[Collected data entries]

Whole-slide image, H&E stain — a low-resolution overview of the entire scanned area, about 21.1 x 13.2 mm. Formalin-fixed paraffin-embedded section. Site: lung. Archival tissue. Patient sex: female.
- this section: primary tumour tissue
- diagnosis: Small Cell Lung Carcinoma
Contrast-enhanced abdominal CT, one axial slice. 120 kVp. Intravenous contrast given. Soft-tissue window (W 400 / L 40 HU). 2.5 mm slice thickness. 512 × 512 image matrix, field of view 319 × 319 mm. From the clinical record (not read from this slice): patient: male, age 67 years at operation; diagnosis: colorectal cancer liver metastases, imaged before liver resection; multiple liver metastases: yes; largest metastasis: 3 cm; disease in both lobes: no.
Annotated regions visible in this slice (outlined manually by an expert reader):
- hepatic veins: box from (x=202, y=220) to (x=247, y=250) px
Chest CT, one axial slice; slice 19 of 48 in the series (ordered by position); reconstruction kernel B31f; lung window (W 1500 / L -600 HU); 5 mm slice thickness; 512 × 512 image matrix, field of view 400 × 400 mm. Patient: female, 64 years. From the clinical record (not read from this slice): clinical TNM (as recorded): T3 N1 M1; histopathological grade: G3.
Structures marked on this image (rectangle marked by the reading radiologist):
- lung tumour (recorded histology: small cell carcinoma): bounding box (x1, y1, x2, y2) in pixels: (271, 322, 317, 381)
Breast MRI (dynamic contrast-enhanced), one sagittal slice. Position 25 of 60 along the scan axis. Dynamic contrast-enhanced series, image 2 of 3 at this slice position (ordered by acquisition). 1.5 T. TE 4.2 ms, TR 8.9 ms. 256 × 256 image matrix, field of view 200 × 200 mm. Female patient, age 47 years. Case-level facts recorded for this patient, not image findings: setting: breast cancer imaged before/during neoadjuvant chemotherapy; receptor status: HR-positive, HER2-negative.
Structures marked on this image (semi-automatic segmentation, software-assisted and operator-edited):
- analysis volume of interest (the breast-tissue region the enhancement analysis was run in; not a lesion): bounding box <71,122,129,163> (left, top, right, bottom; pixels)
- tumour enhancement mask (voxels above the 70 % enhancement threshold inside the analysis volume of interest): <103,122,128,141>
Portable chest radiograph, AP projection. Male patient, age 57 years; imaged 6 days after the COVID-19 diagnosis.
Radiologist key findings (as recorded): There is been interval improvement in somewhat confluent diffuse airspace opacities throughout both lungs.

▸ **Work task**: In the data above, which lines lie between the line with "Chest CT, one" and the line with "- tumour enhancement", inclusive? Print those lines exactly and nothing else.

▸ **Problem solution**:
Chest CT, one axial slice; slice 19 of 48 in the series (ordered by position); reconstruction kernel B31f; lung window (W 1500 / L -600 HU); 5 mm slice thickness; 512 × 512 image matrix, field of view 400 × 400 mm. Patient: female, 64 years. From the clinical record (not read from this slice): clinical TNM (as recorded): T3 N1 M1; histopathological grade: G3.
Structures marked on this image (rectangle marked by the reading radiologist):
- lung tumour (recorded histology: small cell carcinoma): bounding box (x1, y1, x2, y2) in pixels: (271, 322, 317, 381)
Breast MRI (dynamic contrast-enhanced), one sagittal slice. Position 25 of 60 along the scan axis. Dynamic contrast-enhanced series, image 2 of 3 at this slice position (ordered by acquisition). 1.5 T. TE 4.2 ms, TR 8.9 ms. 256 × 256 image matrix, field of view 200 × 200 mm. Female patient, age 47 years. Case-level facts recorded for this patient, not image findings: setting: breast cancer imaged before/during neoadjuvant chemotherapy; receptor status: HR-positive, HER2-negative.
Structures marked on this image (semi-automatic segmentation, software-assisted and operator-edited):
- analysis volume of interest (the breast-tissue region the enhancement analysis was run in; not a lesion): bounding box <71,122,129,163> (left, top, right, bottom; pixels)
- tumour enhancement mask (voxels above the 70 % enhancement threshold inside the analysis volume of interest): <103,122,128,141>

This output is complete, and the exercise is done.